▶ _Supplied text_:
────────────────

Column: The war at home

I write this with a heavy heart. I have tears I can't even begin to cry because I know they would never stop flowing from my eyes. The threat of war reduces me to a small child longing for the arms of my mother. Even as a war abroad appears almost inevitable, I know that a war is being waged here at home. This war is fought with policies and laws against our own people. Our country has declared war on our poor.

When homeless, hungry children suffer in a country as wealthy as ours who is to blame? Who are their terrorists? At whom should their desperate parents shake angry fists? Since when did security not include the safety and well-being of our children?

Starvation in the U.S.? I doubt many people at Duke could turn away a hungry, homeless child if one knocked on their door tomorrow, but as long as poverty remains invisible, we fail to take needed action. The Children's Defense Fund reports that 14.5 million American children experienced food insecurity, hunger or starvation in the year 2000. As Loretta Schwartz-Nobel reports in her groundbreaking book Growing Up Empty: The Hunger Epidemic in America, food insecure households are often just on the brink of hunger and food sometimes runs out. Hunger is especially dangerous for children because hungry children cannot perform well in school or play as other children do. As starvation sets in, energy is siphoned off from the brain to fuel vital functions. Prolonged hunger and starvation stunts growth as a child's body devotes all its resources to mere survival.

────────────────

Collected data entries
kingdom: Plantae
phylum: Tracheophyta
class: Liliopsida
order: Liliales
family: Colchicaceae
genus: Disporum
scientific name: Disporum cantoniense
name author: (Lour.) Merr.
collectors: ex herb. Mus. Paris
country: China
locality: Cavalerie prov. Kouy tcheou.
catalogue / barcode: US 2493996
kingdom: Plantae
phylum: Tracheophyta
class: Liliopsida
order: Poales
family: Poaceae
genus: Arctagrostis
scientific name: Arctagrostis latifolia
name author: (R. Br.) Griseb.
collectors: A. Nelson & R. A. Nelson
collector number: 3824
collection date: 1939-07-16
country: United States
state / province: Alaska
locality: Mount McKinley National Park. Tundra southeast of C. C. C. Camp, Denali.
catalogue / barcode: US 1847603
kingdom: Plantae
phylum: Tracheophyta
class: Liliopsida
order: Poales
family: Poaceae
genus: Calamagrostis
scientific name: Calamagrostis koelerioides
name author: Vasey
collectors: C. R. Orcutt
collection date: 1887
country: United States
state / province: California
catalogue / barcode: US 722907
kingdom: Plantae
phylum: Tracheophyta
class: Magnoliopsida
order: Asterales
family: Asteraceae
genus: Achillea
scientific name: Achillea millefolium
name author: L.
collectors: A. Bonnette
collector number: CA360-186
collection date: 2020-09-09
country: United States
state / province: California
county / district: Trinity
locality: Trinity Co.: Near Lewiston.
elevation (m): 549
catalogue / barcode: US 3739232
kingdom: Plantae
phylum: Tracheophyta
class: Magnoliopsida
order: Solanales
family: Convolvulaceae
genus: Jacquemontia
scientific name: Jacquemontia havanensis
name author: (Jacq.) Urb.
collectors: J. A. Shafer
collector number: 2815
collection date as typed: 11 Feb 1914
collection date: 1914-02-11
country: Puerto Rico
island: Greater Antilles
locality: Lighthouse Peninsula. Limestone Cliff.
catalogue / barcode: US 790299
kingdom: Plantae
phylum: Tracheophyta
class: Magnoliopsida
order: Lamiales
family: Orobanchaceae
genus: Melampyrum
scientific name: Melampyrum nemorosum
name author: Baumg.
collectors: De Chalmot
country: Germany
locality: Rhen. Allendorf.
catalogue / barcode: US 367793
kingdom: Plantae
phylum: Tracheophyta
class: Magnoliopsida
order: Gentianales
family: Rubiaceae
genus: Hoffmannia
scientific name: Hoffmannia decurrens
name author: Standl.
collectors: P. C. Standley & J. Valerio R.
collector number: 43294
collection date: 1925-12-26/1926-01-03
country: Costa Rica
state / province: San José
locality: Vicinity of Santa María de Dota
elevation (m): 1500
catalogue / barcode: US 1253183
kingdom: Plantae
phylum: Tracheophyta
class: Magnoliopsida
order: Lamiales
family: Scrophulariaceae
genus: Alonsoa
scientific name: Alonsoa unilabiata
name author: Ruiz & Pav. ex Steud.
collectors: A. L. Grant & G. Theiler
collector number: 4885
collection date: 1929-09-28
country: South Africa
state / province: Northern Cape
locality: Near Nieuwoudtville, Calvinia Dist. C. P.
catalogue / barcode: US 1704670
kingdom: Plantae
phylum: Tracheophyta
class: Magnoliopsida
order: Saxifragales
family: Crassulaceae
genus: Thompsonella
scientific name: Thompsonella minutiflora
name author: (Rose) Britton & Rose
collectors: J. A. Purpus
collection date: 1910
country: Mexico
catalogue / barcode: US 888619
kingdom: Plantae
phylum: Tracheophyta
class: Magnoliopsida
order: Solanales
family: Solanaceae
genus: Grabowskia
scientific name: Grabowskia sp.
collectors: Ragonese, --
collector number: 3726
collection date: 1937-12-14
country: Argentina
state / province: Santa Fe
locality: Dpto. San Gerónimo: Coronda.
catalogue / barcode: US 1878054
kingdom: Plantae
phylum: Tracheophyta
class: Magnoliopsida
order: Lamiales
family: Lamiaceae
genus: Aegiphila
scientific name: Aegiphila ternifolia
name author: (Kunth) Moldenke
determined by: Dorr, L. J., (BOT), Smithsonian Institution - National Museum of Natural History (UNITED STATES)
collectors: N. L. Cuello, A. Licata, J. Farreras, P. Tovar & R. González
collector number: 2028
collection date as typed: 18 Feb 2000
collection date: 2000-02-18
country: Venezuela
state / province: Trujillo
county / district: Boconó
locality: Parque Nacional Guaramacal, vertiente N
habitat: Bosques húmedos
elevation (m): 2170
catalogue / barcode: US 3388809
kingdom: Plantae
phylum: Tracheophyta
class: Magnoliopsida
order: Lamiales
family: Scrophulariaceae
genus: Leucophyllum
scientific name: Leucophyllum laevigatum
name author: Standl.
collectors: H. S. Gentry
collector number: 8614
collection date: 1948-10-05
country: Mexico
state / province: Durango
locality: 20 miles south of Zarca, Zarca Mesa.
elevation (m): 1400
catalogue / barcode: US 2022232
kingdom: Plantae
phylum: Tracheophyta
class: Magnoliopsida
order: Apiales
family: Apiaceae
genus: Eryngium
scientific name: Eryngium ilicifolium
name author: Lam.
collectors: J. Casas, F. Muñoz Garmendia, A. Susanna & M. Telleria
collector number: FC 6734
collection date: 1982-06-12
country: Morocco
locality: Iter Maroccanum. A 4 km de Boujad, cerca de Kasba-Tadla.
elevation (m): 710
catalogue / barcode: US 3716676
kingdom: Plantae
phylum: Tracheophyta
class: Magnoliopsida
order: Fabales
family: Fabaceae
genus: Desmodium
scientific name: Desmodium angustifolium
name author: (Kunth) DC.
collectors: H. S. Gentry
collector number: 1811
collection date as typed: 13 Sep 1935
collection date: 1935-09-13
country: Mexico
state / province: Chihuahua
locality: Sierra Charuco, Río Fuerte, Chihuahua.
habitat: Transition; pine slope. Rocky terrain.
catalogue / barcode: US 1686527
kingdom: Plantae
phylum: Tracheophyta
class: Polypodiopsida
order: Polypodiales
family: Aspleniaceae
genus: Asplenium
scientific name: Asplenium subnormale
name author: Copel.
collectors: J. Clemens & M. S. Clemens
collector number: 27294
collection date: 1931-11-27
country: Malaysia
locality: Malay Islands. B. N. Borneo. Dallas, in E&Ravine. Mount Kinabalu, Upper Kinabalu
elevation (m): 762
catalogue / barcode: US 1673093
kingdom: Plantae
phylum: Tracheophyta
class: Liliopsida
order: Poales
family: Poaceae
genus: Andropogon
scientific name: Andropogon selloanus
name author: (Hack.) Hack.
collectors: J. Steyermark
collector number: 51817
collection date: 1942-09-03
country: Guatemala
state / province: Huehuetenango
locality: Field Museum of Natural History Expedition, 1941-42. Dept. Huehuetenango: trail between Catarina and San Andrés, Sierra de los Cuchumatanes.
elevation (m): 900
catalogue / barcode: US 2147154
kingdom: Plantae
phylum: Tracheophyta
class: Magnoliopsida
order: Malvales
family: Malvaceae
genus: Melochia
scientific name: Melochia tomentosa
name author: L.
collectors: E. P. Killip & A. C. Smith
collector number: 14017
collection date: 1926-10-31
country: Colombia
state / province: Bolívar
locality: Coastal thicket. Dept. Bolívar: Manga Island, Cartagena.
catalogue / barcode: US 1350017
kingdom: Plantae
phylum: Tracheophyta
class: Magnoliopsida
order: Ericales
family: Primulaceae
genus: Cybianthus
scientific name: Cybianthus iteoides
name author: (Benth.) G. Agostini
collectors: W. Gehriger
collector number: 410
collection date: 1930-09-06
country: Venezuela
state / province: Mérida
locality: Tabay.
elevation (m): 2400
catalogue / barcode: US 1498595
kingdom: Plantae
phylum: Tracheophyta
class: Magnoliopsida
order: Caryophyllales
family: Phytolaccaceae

────────────────

▶ _What you will do_: Check each statement against the column on the war at home and answer yes or no, quoting the words from the column that decide it. 1. The Children's Defense Fund reported that 14.5 million American children experienced food insecurity, hunger or starvation in 2000. 2. The writer considers a war abroad unlikely. 3. As starvation sets in, energy is drawn away from the brain.

▶ _Answer space_:
1. Yes: "The Children's Defense Fund reports that 14.5 million American children experienced food insecurity, hunger or starvation in the year 2000."
2. No: "Even as a war abroad appears almost inevitable"
3. Yes: "As starvation sets in, energy is siphoned off from the brain to fuel vital functions."